Todos nós ficamos chocados com a tragédia das duas crianças degoladas pela mãe. Sem motivo aparente a jovem senhora utilizou-se do disco de uma lixadeira elétrica para cortar o pescoço dos inocentes. Tamanha barbárie nos leva a refletir sobre o “porquê” de tanta violência que, depois de banalizada nas ruas penetra na intimidade de um lar.
O teatro do grego Eurípedes (431 a.C) nos deu Medéia, um dos personagens mais interessantes da mitologia clássica, que também mata os dois filhos, aparentemente por sentir-se rejeitada por Jasão, companheiro de aventuras e seu marido. Quem analisa em profundidade a obra do dramaturgo percebe que ele dedicou grande parte do seu teatro a personagens femininos como Fedra, Alceste e Helena, figuras fundamentais de suas peças. As mulheres exerciam um papel tão secundário na sociedade grega que só aos homens era permitido subir ao palco - os papéis femininos também eram representados por homens. Medéia e as outras seriam uma espécie de ícones do feminismo a protestar contra a discriminação. As mulheres eram envolvidas em circunstâncias hostis, sem direito a nada. Viviam confinadas no gineceu, parte da habitação de onde não deveriam sair sem ordens. Tinham que deixar a casa muito jovem para acompanhar o marido negociado pelos pais. Eram obrigadas a adivinhar qual a melhor maneira de convívio com o companheiro imposto. Essa condição de subordinação à figura masculina era, e continua sendo no nosso tempo-presente, uma crueldade para a qual a morte tornar-se-ia o bem mais suave. Embora nenhuma mulher em Atenas tivesse a coragem de matar os filhos, ao assistir Eurípedes elas se identificavam emocionalmente com o drama vivenciado pela protagonista, a ponto de perder o julgamento racional. Em vez de gerar revolta contra a autora de tão bárbaro crime a platéia tencionava-se entre a simpatia e o julgamento justo.
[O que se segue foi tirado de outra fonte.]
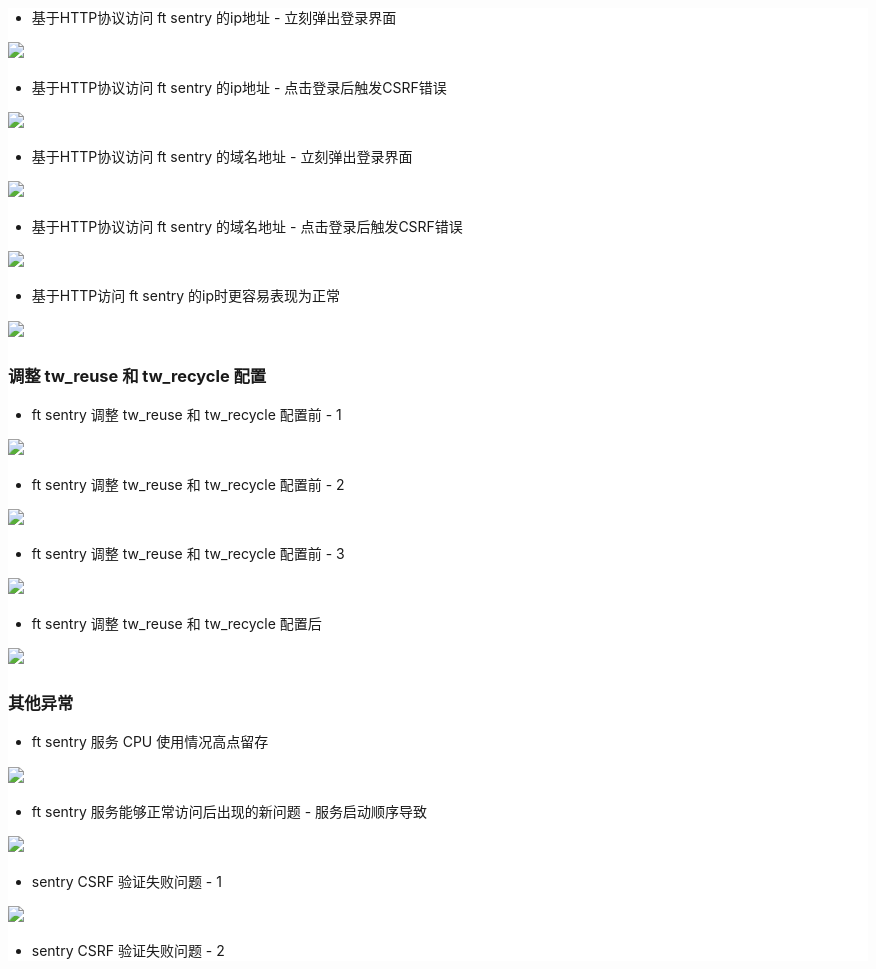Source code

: - 基于HTTP协议访问 ft sentry 的ip地址 - 立刻弹出登录界面

![](https://raw.githubusercontent.com/moooofly/ImageCache/master/Pictures/%E5%9F%BA%E4%BA%8EHTTP%E5%8D%8F%E8%AE%AE%E8%AE%BF%E9%97%AE%20ft%20sentry%20%E7%9A%84ip%E5%9C%B0%E5%9D%80%20-%20%E7%AB%8B%E5%88%BB%E5%BC%B9%E5%87%BA%E7%99%BB%E5%BD%95%E7%95%8C%E9%9D%A2.png)

- 基于HTTP协议访问 ft sentry 的ip地址 - 点击登录后触发CSRF错误

![](https://raw.githubusercontent.com/moooofly/ImageCache/master/Pictures/%E5%9F%BA%E4%BA%8EHTTP%E5%8D%8F%E8%AE%AE%E8%AE%BF%E9%97%AE%20ft%20sentry%20%E7%9A%84ip%E5%9C%B0%E5%9D%80%20-%20%E7%82%B9%E5%87%BB%E7%99%BB%E5%BD%95%E5%90%8E%E8%A7%A6%E5%8F%91CSRF%E9%94%99%E8%AF%AF.png)

- 基于HTTP协议访问 ft sentry 的域名地址 - 立刻弹出登录界面

![](https://raw.githubusercontent.com/moooofly/ImageCache/master/Pictures/%E5%9F%BA%E4%BA%8EHTTP%E5%8D%8F%E8%AE%AE%E8%AE%BF%E9%97%AE%20ft%20sentry%20%E7%9A%84%E5%9F%9F%E5%90%8D%E5%9C%B0%E5%9D%80%20-%20%E7%AB%8B%E5%88%BB%E5%BC%B9%E5%87%BA%E7%99%BB%E5%BD%95%E7%95%8C%E9%9D%A2.png)

- 基于HTTP协议访问 ft sentry 的域名地址 - 点击登录后触发CSRF错误

![](https://raw.githubusercontent.com/moooofly/ImageCache/master/Pictures/%E5%9F%BA%E4%BA%8EHTTP%E5%8D%8F%E8%AE%AE%E8%AE%BF%E9%97%AE%20ft%20sentry%20%E7%9A%84%E5%9F%9F%E5%90%8D%E5%9C%B0%E5%9D%80%20-%20%E7%82%B9%E5%87%BB%E7%99%BB%E5%BD%95%E5%90%8E%E8%A7%A6%E5%8F%91CSRF%E9%94%99%E8%AF%AF.png)

- 基于HTTP访问 ft sentry 的ip时更容易表现为正常

![](https://raw.githubusercontent.com/moooofly/ImageCache/master/Pictures/%E5%9F%BA%E4%BA%8EHTTP%E8%AE%BF%E9%97%AE%20ft%20sentry%20%E7%9A%84ip%E6%97%B6%E6%9B%B4%E5%AE%B9%E6%98%93%E8%A1%A8%E7%8E%B0%E4%B8%BA%E6%AD%A3%E5%B8%B8.png)

### 调整 tw_reuse 和 tw_recycle 配置

- ft sentry 调整 tw_reuse 和 tw_recycle 配置前 - 1

![](https://raw.githubusercontent.com/moooofly/ImageCache/master/Pictures/ft%20sentry%20%E8%B0%83%E6%95%B4%20tw_reuse%20%E5%92%8C%20tw_recycle%20%E9%85%8D%E7%BD%AE%E5%89%8D%20-%201.png)

- ft sentry 调整 tw_reuse 和 tw_recycle 配置前 - 2

![](https://raw.githubusercontent.com/moooofly/ImageCache/master/Pictures/ft%20sentry%20%E8%B0%83%E6%95%B4%20tw_reuse%20%E5%92%8C%20tw_recycle%20%E9%85%8D%E7%BD%AE%E5%89%8D%20-%202.png)

- ft sentry 调整 tw_reuse 和 tw_recycle 配置前 - 3

![](https://raw.githubusercontent.com/moooofly/ImageCache/master/Pictures/ft%20sentry%20%E8%B0%83%E6%95%B4%20tw_reuse%20%E5%92%8C%20tw_recycle%20%E9%85%8D%E7%BD%AE%E5%89%8D%20-%203.png)

- ft sentry 调整 tw_reuse 和 tw_recycle 配置后

![](https://raw.githubusercontent.com/moooofly/ImageCache/master/Pictures/ft%20sentry%20%E8%B0%83%E6%95%B4%20tw_reuse%20%E5%92%8C%20tw_recycle%20%E9%85%8D%E7%BD%AE%E5%90%8E.png)


### 其他异常

- ft sentry 服务 CPU 使用情况高点留存

![](https://raw.githubusercontent.com/moooofly/ImageCache/master/Pictures/ft%20sentry%20%E6%9C%8D%E5%8A%A1%20CPU%20%E4%BD%BF%E7%94%A8%E6%83%85%E5%86%B5%E9%AB%98%E7%82%B9%E7%95%99%E5%AD%98.png)

- ft sentry 服务能够正常访问后出现的新问题 - 服务启动顺序导致

![](https://raw.githubusercontent.com/moooofly/ImageCache/master/Pictures/ft%20sentry%20%E6%9C%8D%E5%8A%A1%E8%83%BD%E5%A4%9F%E6%AD%A3%E5%B8%B8%E8%AE%BF%E9%97%AE%E5%90%8E%E5%87%BA%E7%8E%B0%E7%9A%84%E6%96%B0%E9%97%AE%E9%A2%98%20-%20%E6%9C%8D%E5%8A%A1%E5%90%AF%E5%8A%A8%E9%A1%BA%E5%BA%8F%E5%AF%BC%E8%87%B4.png)

- sentry CSRF 验证失败问题 - 1

![](https://raw.githubusercontent.com/moooofly/ImageCache/master/Pictures/sentry%20CSRF%20%E9%AA%8C%E8%AF%81%E5%A4%B1%E8%B4%A5%E9%97%AE%E9%A2%98%20-%201.png)

- sentry CSRF 验证失败问题 - 2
Eurípedes, mesmo, teve uma vida repleta de situações infelizes que permeiam as suas obras. Foi traído pela esposa. Seus amigos foram exilados. Depois, ele mesmo foi condenado ao ostracismo e teve de deixar Atenas. Refugiado na Macedônia não viveu muito mais, morrendo num acidente em que foi atacado pelos cachorros do rei.
O compositor italiano Bellini (1831) inspirou-se em Medéia na ópera Norma. Fellini, em A doce vida, criou o professor Steiner, uma espécie de Medéia masculino que mata os dois filhos e depois se suicida sem deixar explicações. Percebe-se pela trama que ele tinha uma família feliz, uma esposa dedicada, mas temia pelo futuro dos filhos neste mundo cruel. À época (1960) vivíamos em plena guerra fria. A qualquer momento o Planeta poderia ser destruído pelos arsenais atômicos das potências de esquerda e de direita em litígio. A ameaça de hoje vem dos fundamentalistas islâmicos (Irã), ideólogos retrógrados (Coréia do Norte) e polícias mundiais (Estados Unidos).
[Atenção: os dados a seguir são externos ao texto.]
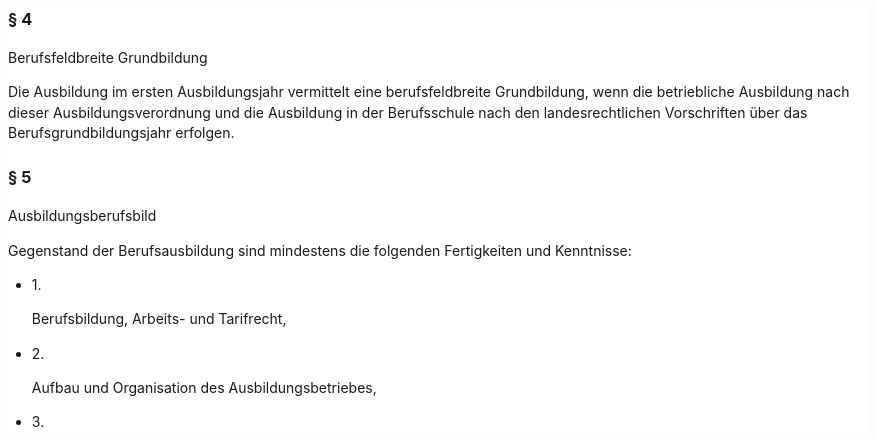 </div>

<span id="BJNR058000004BJNE000500000.html"></span>

### § 4  
Berufsfeldbreite Grundbildung

<div>

<div class="jnhtml">

<div>

<div class="jurAbsatz">

Die Ausbildung im ersten Ausbildungsjahr vermittelt eine
berufsfeldbreite Grundbildung, wenn die betriebliche Ausbildung nach
dieser Ausbildungsverordnung und die Ausbildung in der Berufsschule nach
den landesrechtlichen Vorschriften über das Berufsgrundbildungsjahr
erfolgen.

</div>

</div>

</div>

</div>

<span id="BJNR058000004BJNE000600000.html"></span>

### § 5  
Ausbildungsberufsbild

<div>

<div class="jnhtml">

<div>

<div class="jurAbsatz">

Gegenstand der Berufsausbildung sind mindestens die folgenden
Fertigkeiten und Kenntnisse:

  - 1\.
    
    <div style="">
    
    Berufsbildung, Arbeits- und Tarifrecht,
    
    </div>

  - 2\.
    
    <div style="">
    
    Aufbau und Organisation des Ausbildungsbetriebes,
    
    </div>

  - 3\.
Elisângela Rosa de Oliveira, 25 anos, que confessou ter matado os dois filhos, de 6 anos e de 1 ano e quatro meses, evidentemente é uma maníaco-depressiva. Mas, nada surge do nada. O seu imaginário insano talvez tenha sido alimentado da mesma carga emocional de Medéia. Esta, na verdade, não reagiu como mulher traída ou vítima de discriminações, mas como uma pacifista em luta por uma causa. Tal qual o personagem de Fellini, um filósofo de prestígio, também quis “libertar” os filhos. Ao contrario de produzir um sacrifício macabro, pretendeu, na sua alucinação, proteger as crianças dos males deste mundo, mandando-os para uma outra vida cheia de virtudes.